In the meantime, we can attack the problem from another angle - which oven should I buy in order to be able to clean it without resorting to using the harsh chemicals that household brands love so much? 
From my experience, in the last ten years there has been a significant lowering of standards concerning the materials used to make up the various surfaces of the modern oven. If you don't believe this then ask your parents if there were such a thing in "their day" as a professional oven cleaner - there wasn't, and the reason there are now is not because we have all suddenly become too lazy to clean our own kitchen appliances now and then; it's because the appliances themselves NEED cleaning much more than they did (along with sometimes questionable colour choices for areas that really should always be as dark as possible).
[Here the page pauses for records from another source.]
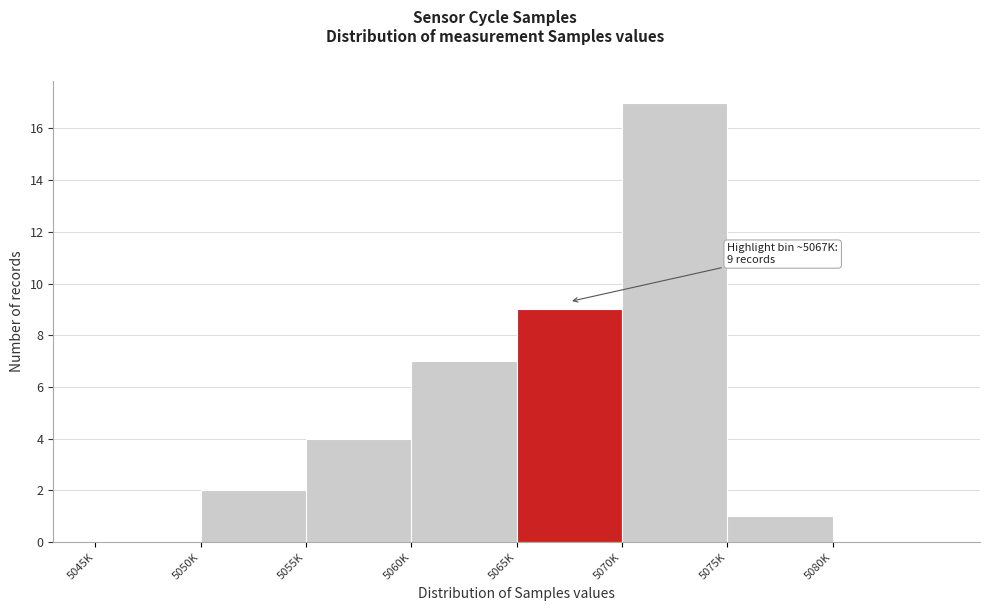

Reading left to right, list all the values displayed in this chart.

5045K=0	5050K=2	5055K=4	5060K=7	5065K=9	5070K=17	5075K=1	5080K=0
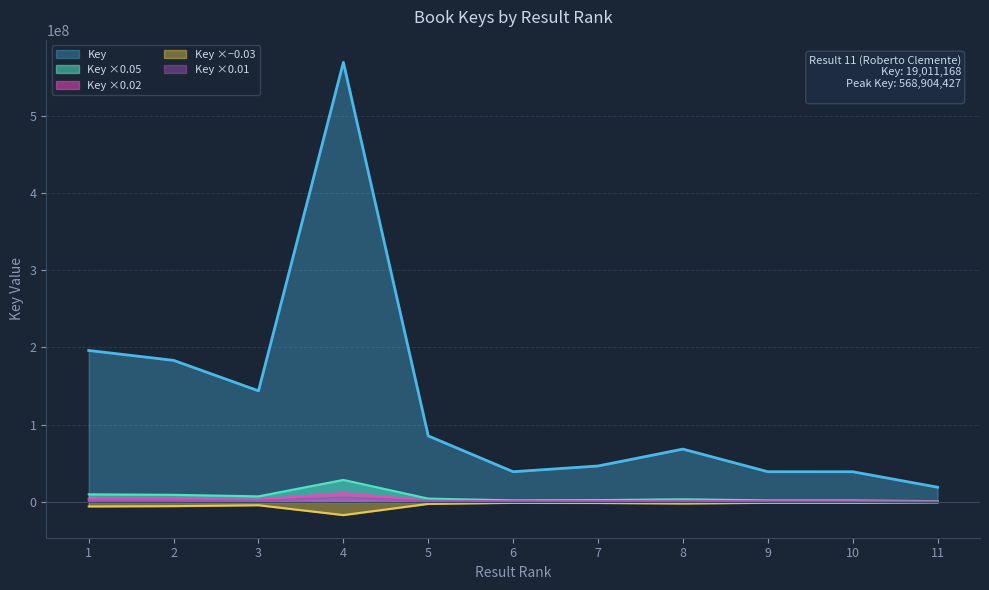

What is the difference between the second highest and second lowest values?

156927652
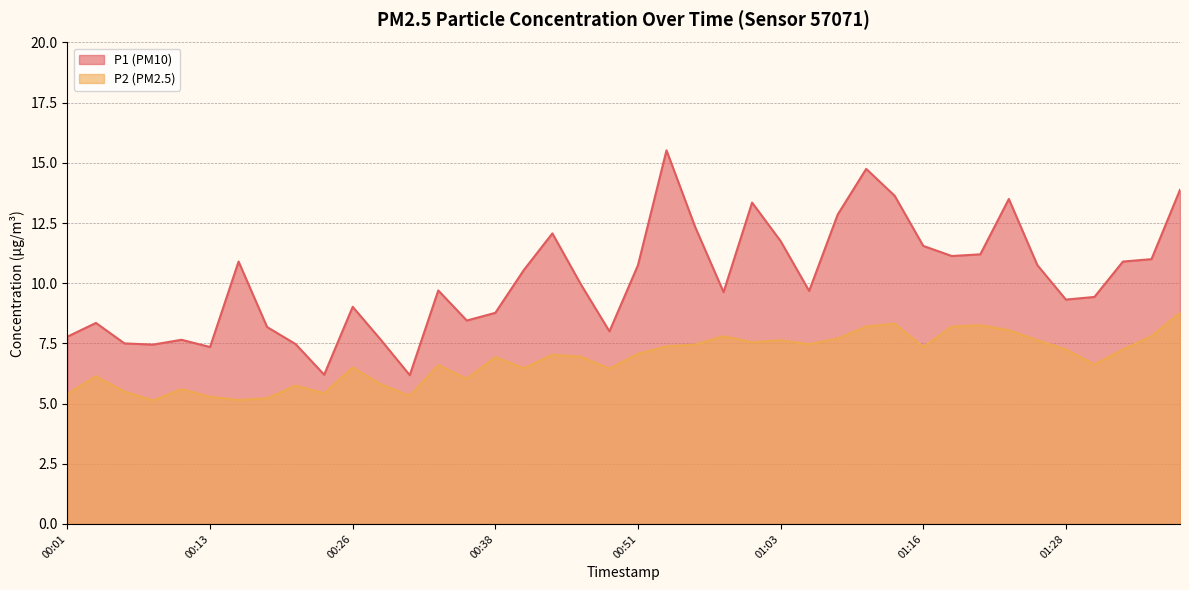

Where is the first local minimum for P1?

00:08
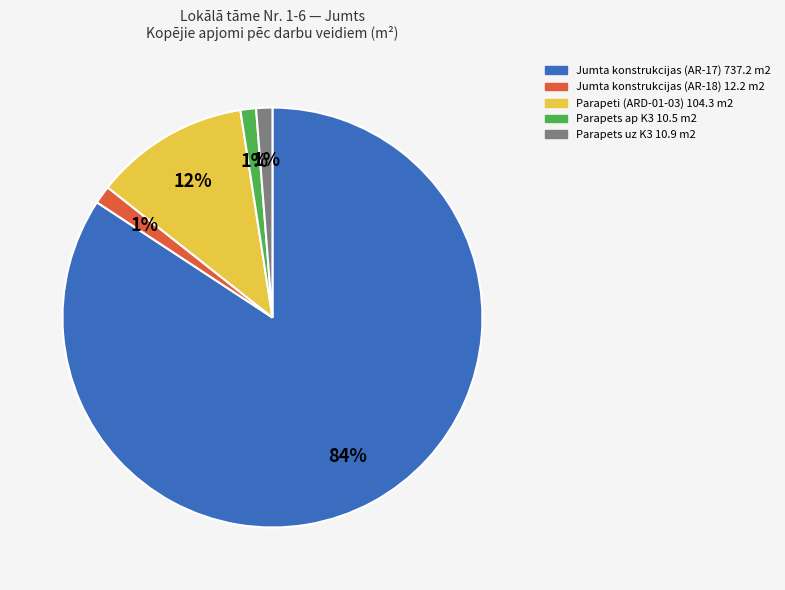

Does Parapets uz K3 10.9 m2 represent more than half of the total?

No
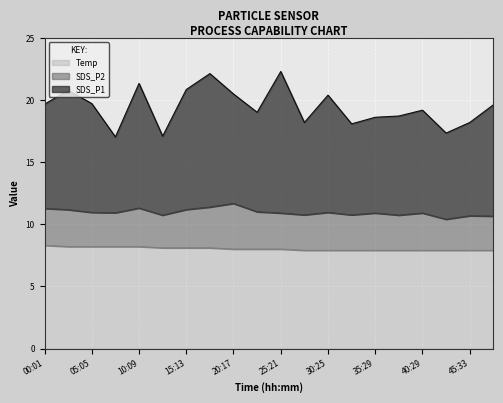

What is the maximum value for Temp?

8.3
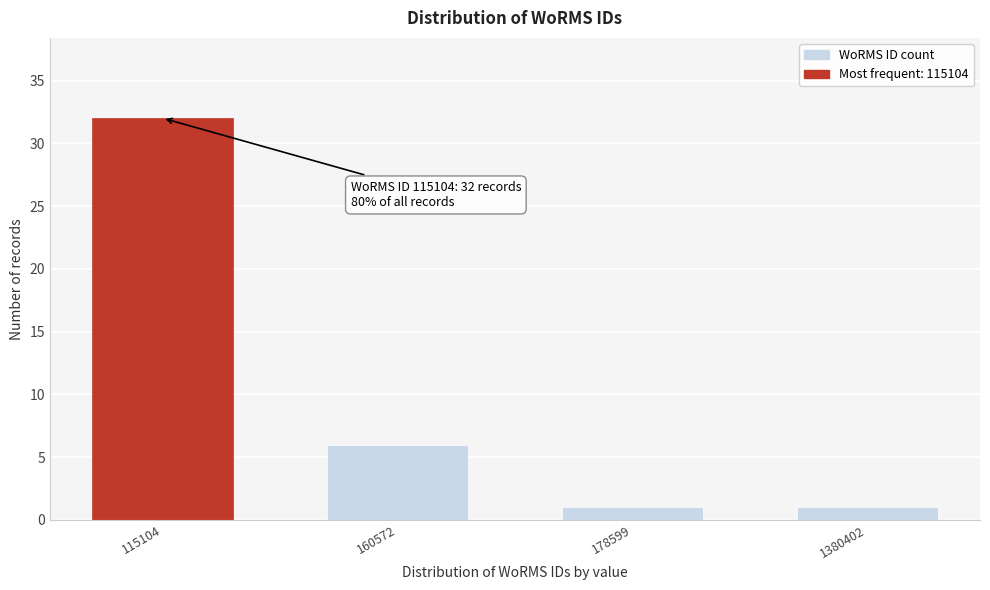

Reading left to right, list all the values displayed in this chart.

115104=32	160572=6	178599=1	1380402=1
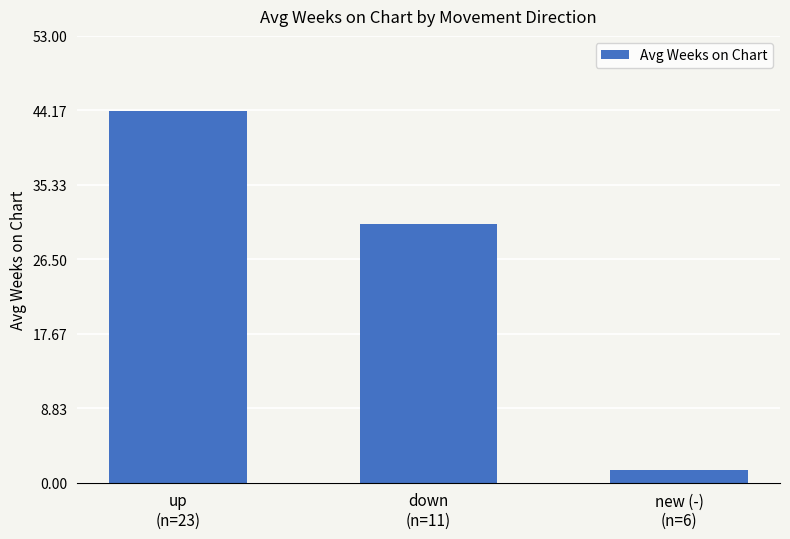

Reading right to left, extract all data points from this chart.

new (-)
(n=6)=1.5	down
(n=11)=30.6	up
(n=23)=44.1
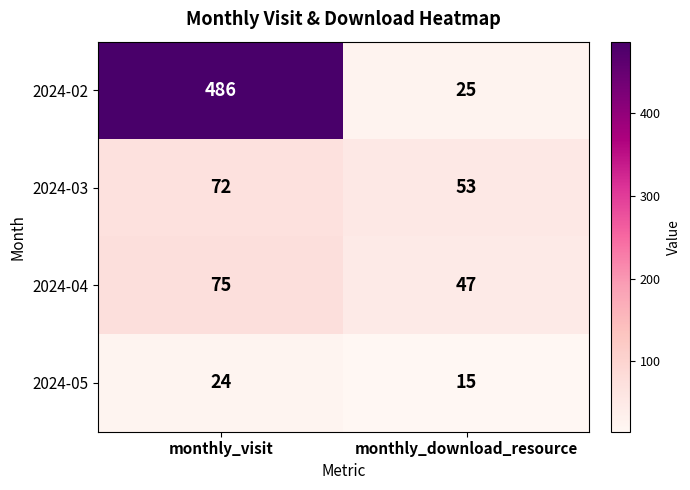

Reading right to left, extract all data points from this chart.

2024-02: monthly_download_resource=25	monthly_visit=486
2024-03: monthly_download_resource=53	monthly_visit=72
2024-04: monthly_download_resource=47	monthly_visit=75
2024-05: monthly_download_resource=15	monthly_visit=24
Combine this with the aforementioned dubious quality of the average manufacturer's materials and you can start to see why many ovens can look tired and old after much less time than the amount spent would suggest it should. 
Even many 'premium' brands that charge an arm and a leg for the privilege of their name on the front have decided that these appliances, that feature as the centre-piece in your kitchen, only need to look good in the showroom before you've bought it; stainless steel that rusts, or traps drips of fat forevermore; knobs with a faux-metal coating that looks like foil from a KitKat; glass that is bonded together so you can't even take the door apart to clean in between. 
Now, of course, everybody is subject to various market and economic forces, but is there still anyone who has at least competed in this race to the bottom with even the slightest hesitancy? Yes. 
Obviously, this is only the opinion of a half dozen oven cleaners, together with their various associates of connected trades and opinionated oven owners, but if there is one manufacturer (two, technically) that we are glad to see when we arrive at a customer's house then it is a Bosch (or NEFF as yours may be branded). 
Nothing gives us as much confidence that we will be able to restore this warmer of food to it's former glory than the familiar square-edged frame of German engineered goodness. I sometimes find myself grinning slightly when I know that underneath the twenty four months of pork fat and Yorkshire pudding spillage is a surface that will sparkle just as much as the day the plug was first switched on. 
So, although this is by no means to convince you that the only option you have is to spend money you don't want to on a product that does nothing the others don't do - it does highlight that there certainly are differences between ovens that have been made purely to target a buyer with a particular budget and ones that the manufacturer has a good grasp on what goes to make a good oven. Having cleaned just about every make of oven and found there are a surprising number of "good" names that I wouldn't touch with a barge-pole, when the time comes to replace mine I'll choose a Bosch.